Comprehensive IT security is essential for effective protection of cloud-based resources
It has been part of the IT infrastructure of companies for more than 15 years; however, adoption rates continue to accelerate, Aden Axen in Somerville writes.
Cloud computing came into mainstream usage when Amazon launched its public cloud resources in 2006. Since then, organizations of all sizes have been drawn to the concept due to the flexibility and cost savings on offer.
Cloud adoption has been boosted by pandemic restrictions that have forced many people to leave their desks and work from home. Moving applications and data to a cloud platform made remote access easier and allowed staff to stay productive.
The Challenges of Effective Cloud Security
Although cloud platforms can provide significant business benefits, they can also pose challenges when it comes to providing effective IT security. Rather than having digital assets housed in an on-premises data center protected by a firewall, they are entrusted to an external platform managed by a third party.
In addition to using tools capable of protecting resources hosted on a cloud platform, organizations must also ensure that they comply with regulatory requirements. An example is that of Australia Privacy Act 1998, which sets out clear guidelines on how the privacy rights of Australian citizens should be addressed.
Compliance with law and other regulations is a company’s sole responsibility, whether the data is stored on-premises or in the cloud. While the responsibility to protect data stored on-premises is easy to understand, many companies don’t understand the concept of shared responsibility for cloud security.
While cloud service providers are responsible for managing the security and availability of cloud infrastructure, the companies that use it remain responsible for the security of their own data and applications.
Achieve strong cloud security
To ensure that data hosted on a cloud platform is as secure as possible, businesses must follow certain essential steps. They understand:
- Data encryption during transmission and at rest
- Ensure effective cryptographic key management measures are in place
- Constant monitoring of remote access management, including multi-factor authentication (MFA)
- Adopt a zero-trust architecture to protect resources from unauthorized access
Many organizations will find that they lack the knowledge and skills required to provide effective security in the cloud. In these situations, advice and assistance should be sought from an experienced technology partner.
Problems posed by increasing complexity
As more resources are moved to the cloud and multiple clouds are used for different purposes, the complexity of the resulting IT infrastructure can quickly increase. According to a recent study, 51% of organizations agree that managing privacy and data protection is more difficult in a multi-cloud environment than on-premises.

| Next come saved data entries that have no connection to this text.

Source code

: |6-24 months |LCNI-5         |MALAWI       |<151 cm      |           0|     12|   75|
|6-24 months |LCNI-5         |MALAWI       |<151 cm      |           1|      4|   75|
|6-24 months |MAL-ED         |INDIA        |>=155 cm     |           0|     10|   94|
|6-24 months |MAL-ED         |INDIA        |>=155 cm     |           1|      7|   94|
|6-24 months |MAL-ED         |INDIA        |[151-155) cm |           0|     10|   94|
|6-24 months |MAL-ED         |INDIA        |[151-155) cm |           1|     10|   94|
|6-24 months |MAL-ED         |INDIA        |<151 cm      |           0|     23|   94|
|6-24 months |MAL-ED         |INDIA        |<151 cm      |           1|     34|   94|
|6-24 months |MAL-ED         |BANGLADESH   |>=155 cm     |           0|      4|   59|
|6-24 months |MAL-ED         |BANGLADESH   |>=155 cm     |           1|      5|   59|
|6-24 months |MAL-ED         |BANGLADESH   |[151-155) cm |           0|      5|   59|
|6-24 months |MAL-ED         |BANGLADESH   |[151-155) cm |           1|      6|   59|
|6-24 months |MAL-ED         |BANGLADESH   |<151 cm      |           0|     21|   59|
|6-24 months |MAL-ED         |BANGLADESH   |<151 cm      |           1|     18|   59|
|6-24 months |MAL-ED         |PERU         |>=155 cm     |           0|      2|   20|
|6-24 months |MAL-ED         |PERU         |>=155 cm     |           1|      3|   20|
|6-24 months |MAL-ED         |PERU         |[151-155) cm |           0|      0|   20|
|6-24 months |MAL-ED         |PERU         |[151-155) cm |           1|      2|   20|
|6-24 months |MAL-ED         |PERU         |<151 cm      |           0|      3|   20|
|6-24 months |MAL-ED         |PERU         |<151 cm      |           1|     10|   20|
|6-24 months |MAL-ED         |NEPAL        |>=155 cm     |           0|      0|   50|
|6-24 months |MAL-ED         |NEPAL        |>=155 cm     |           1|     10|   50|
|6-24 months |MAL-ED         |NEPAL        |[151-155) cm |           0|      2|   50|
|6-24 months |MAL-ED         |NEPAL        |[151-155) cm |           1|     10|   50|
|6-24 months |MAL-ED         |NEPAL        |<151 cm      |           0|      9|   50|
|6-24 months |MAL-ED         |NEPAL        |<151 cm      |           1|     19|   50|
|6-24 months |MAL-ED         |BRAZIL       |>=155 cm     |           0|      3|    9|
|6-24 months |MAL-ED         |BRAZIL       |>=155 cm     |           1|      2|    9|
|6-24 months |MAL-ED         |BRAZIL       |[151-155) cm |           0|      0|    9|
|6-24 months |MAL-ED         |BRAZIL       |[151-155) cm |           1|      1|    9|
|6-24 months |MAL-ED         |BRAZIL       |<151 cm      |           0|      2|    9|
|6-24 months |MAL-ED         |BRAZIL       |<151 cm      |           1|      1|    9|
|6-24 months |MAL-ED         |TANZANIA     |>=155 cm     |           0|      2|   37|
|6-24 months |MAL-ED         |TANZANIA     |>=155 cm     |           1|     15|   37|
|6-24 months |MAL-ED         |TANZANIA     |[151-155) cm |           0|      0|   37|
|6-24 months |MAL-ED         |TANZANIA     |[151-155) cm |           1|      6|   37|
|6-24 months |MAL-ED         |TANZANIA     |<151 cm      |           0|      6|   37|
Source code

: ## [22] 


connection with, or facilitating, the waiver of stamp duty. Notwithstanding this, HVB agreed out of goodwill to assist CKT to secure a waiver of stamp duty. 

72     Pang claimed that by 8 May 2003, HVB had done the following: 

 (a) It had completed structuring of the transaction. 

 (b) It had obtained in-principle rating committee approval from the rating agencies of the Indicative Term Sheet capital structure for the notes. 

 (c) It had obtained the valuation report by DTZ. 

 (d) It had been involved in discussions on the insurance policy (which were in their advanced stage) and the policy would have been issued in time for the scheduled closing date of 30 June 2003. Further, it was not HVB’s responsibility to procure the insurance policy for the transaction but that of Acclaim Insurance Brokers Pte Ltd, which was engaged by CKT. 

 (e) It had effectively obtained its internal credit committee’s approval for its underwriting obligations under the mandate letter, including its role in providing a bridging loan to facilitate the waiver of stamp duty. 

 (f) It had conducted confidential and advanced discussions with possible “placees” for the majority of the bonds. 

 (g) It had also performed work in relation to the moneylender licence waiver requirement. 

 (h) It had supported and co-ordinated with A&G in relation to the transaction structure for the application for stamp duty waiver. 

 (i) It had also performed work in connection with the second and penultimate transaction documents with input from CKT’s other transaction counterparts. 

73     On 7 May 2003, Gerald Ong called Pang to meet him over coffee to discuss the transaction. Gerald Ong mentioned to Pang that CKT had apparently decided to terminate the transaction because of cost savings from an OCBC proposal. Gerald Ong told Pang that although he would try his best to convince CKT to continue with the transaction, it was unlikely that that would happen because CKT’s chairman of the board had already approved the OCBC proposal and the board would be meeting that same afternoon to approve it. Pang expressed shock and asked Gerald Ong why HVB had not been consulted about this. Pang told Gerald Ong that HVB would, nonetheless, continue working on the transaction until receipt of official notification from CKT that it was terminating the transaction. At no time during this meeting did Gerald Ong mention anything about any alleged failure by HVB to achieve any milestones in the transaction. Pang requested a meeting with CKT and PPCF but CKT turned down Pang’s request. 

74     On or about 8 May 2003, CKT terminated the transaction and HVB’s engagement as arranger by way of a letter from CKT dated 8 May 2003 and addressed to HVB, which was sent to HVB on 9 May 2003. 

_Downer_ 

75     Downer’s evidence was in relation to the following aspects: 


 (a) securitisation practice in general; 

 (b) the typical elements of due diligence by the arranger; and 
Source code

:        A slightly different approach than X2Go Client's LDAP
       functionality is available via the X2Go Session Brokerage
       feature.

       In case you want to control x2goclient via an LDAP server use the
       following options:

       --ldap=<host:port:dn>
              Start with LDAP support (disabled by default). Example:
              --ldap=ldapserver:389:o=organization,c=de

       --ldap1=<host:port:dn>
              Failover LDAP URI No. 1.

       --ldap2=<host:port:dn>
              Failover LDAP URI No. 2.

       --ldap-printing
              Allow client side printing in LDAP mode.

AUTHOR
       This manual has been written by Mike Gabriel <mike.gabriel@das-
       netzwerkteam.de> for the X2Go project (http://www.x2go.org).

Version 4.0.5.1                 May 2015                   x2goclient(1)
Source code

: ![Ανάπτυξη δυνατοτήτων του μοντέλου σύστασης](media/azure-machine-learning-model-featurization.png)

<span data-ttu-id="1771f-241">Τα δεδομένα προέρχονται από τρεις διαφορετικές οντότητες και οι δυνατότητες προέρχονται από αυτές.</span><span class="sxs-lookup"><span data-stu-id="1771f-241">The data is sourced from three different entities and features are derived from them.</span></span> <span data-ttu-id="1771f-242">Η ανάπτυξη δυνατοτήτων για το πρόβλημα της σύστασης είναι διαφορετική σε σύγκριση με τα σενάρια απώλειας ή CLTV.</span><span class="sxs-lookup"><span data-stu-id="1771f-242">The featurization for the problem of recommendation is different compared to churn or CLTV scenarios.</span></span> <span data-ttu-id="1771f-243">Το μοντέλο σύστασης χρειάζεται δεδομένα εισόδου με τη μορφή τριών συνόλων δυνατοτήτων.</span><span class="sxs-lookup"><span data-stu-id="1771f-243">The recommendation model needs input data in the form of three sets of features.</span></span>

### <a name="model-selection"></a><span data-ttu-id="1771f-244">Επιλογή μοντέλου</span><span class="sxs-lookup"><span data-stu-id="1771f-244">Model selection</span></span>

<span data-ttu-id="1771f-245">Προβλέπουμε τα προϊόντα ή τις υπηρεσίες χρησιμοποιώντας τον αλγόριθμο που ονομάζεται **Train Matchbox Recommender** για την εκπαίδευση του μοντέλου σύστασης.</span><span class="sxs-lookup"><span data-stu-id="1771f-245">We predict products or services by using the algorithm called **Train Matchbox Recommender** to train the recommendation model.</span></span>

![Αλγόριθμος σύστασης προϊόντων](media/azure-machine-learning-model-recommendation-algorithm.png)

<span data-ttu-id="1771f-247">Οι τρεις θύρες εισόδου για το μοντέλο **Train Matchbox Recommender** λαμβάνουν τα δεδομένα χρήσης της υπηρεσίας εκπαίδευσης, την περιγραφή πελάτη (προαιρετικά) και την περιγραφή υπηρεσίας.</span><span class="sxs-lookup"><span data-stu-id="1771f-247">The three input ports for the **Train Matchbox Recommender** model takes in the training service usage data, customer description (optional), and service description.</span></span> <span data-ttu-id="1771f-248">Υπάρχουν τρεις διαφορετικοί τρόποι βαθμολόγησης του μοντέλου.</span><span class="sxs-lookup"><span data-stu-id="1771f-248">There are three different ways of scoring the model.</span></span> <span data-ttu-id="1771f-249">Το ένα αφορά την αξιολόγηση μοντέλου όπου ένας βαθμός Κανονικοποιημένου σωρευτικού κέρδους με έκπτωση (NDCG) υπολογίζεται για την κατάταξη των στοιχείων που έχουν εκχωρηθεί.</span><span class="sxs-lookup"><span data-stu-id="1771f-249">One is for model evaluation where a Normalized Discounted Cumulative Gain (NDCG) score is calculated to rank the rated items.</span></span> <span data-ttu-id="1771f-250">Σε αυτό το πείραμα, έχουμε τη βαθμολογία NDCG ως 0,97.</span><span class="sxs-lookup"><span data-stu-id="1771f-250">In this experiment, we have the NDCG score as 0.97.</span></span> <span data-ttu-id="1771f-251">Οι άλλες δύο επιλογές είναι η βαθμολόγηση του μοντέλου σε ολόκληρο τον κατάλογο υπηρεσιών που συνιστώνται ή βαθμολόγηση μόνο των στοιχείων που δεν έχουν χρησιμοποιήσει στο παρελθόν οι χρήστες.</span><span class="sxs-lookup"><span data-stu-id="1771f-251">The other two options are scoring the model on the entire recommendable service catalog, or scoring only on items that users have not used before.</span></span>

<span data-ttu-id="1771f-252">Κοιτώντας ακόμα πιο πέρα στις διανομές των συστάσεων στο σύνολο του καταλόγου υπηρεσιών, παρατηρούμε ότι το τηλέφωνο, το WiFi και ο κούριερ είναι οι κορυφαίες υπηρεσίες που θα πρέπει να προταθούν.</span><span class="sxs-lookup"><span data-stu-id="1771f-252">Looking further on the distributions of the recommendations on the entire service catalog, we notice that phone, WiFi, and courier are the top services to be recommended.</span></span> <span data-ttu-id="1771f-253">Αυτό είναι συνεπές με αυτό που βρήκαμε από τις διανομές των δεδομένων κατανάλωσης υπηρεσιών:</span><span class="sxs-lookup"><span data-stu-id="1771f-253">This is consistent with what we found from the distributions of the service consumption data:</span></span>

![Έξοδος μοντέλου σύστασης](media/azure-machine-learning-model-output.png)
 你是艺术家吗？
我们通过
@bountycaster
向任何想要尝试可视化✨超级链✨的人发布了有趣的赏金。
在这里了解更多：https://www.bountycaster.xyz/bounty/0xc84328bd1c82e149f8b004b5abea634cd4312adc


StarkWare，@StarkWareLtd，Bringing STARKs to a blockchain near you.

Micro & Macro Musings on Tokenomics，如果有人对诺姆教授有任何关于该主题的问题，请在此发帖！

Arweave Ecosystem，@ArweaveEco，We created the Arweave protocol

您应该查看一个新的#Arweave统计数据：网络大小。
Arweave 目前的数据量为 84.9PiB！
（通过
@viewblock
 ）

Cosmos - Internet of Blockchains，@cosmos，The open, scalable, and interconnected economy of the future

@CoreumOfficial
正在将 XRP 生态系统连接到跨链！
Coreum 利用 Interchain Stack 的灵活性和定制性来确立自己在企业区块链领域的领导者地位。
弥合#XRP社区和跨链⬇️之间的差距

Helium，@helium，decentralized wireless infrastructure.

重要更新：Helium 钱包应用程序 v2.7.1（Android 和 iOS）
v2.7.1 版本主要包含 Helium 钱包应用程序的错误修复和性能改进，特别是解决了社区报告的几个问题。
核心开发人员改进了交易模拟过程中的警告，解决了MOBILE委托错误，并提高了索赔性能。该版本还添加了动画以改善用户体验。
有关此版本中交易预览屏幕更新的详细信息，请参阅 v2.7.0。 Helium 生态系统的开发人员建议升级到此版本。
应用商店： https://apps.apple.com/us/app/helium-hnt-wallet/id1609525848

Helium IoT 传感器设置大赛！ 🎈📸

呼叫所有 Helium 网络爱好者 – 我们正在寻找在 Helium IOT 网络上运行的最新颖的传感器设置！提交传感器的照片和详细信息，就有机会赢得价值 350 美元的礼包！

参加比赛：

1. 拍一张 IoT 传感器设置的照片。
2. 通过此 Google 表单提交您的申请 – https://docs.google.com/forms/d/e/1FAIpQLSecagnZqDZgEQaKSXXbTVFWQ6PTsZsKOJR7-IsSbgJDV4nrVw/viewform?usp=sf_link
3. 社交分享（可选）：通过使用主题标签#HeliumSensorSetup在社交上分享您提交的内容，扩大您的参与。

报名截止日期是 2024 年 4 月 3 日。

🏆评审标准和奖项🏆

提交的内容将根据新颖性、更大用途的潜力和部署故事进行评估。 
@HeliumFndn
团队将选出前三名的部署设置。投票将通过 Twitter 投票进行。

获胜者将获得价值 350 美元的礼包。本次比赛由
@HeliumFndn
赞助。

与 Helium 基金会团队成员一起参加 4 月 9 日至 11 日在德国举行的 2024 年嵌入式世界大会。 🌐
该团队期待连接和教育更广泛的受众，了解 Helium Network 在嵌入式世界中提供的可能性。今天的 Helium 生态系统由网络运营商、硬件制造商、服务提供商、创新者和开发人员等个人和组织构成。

The complexity is further exaggerated by the current problem of skills shortages. According to ISC 2022 Cloud Security Report:
- 93% of organizations are moderately or extremely concerned about the shortage of skilled IT staff
- 61% of companies say having the right skills to deploy and manage cloud security is their biggest challenge
When the methods used by cybercriminals to steal data from cloud platforms are examined, it becomes clear that ransomware is the number one threat. According to Verizon 2022 Data Breach Investigation Report, ransomware attacks increased by 13% in 2021. This increase was as large as the last five years combined.
To gain access, cybercriminals tend to follow three main attack paths. These include compromised credentials, phishing campaigns, and exploits of vulnerabilities.
Ongoing investment in safety is vital
Relying solely on preventative controls will never provide the level of security protection required by a modern cloud-centric organization. Unfortunately, there is no bulletproof solution and so having a security practice layered with resilient response methods is the best approach.
When data breaches occur, it’s important to have the ability to detect and recover as quickly as possible. The Verizon report found that nearly 70% of hacked organizations detected the attackers in days or less.
However, while this percentage looks promising, it must be tempered by the realization that there are still 25% that still took months or more to detect a problem. Ignorance and late response times are the biggest enemies of business continuity.
For this reason, continued investment in security tools and services is vital. Organizations must have the ability to react quickly to an attack and thus avoid long periods of business interruption.
Preventive controls should also be accompanied by detailed incident response and business continuity plans. Other measures include robust data recovery capability so that all affected systems can be brought back online as quickly as possible.
Making strategic investments in security measures, and seeking external assistance and guidance when necessary, can enable an organization to achieve appropriate levels of security for its cloud-based resources. The significant benefits of the cloud can then be enjoyed without exposing the organization to additional risk.
Aden Axen is Head of Cloud Services at Somerville.